-- Records for the task follows --

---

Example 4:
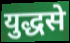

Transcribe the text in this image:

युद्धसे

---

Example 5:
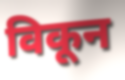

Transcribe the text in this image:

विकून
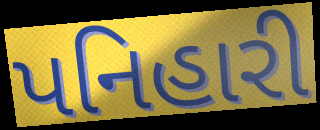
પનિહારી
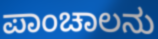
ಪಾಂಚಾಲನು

-- Records for the task concluded --

### About this exercise:
For this exercise, return the material word for word and drop each image.

### Written solution:
---

Example 4:

Transcribe the text in this image:

युद्धसे

---

Example 5:

Transcribe the text in this image:

विकून
પનિહારી
ಪಾಂಚಾಲನು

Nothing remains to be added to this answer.